= REQUIRED WORK =
Using the records below, output the stretch that opens with the line containing "19 lipca 2011" and closes with the line containing "Stap een lokale verswinkel binnen en je", exactly and including both lines, with nothing more.
++++++++++++++++++++
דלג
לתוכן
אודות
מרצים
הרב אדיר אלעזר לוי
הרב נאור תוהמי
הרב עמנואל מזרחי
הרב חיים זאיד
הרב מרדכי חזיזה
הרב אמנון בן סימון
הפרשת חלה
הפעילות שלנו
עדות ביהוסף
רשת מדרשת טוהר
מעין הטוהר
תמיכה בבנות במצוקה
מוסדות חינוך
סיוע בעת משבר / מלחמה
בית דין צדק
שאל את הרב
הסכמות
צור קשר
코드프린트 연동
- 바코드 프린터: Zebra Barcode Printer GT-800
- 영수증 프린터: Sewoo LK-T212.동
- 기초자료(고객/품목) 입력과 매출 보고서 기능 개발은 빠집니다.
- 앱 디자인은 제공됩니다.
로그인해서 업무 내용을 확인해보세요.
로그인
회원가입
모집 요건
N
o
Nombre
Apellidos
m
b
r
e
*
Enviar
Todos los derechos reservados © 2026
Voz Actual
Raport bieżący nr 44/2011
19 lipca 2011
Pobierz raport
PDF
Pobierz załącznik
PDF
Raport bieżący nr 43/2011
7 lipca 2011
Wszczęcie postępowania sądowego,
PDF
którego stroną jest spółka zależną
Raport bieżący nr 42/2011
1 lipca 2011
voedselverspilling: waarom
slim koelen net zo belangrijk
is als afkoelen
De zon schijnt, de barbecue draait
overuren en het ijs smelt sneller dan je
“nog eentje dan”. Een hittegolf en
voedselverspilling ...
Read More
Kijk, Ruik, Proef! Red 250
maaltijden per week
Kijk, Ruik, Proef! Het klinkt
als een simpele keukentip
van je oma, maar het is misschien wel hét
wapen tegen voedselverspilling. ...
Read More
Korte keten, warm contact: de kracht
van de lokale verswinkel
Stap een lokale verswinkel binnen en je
++++++++++++++++++++
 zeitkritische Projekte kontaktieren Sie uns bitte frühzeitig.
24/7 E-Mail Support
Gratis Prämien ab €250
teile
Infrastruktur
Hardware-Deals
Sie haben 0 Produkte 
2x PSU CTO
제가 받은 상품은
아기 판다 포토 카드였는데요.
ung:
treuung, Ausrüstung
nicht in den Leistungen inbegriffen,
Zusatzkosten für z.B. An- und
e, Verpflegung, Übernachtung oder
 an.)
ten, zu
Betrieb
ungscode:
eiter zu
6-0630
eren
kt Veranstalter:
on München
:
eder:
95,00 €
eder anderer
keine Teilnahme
++++++++++++++++++++
= RESULT OF THIS EXERCISE =
19 lipca 2011
Pobierz raport
PDF
Pobierz załącznik
PDF
Raport bieżący nr 43/2011
7 lipca 2011
Wszczęcie postępowania sądowego,
PDF
którego stroną jest spółka zależną
Raport bieżący nr 42/2011
1 lipca 2011
voedselverspilling: waarom
slim koelen net zo belangrijk
is als afkoelen
De zon schijnt, de barbecue draait
overuren en het ijs smelt sneller dan je
“nog eentje dan”. Een hittegolf en
voedselverspilling ...
Read More
Kijk, Ruik, Proef! Red 250
maaltijden per week
Kijk, Ruik, Proef! Het klinkt
als een simpele keukentip
van je oma, maar het is misschien wel hét
wapen tegen voedselverspilling. ...
Read More
Korte keten, warm contact: de kracht
van de lokale verswinkel
Stap een lokale verswinkel binnen en je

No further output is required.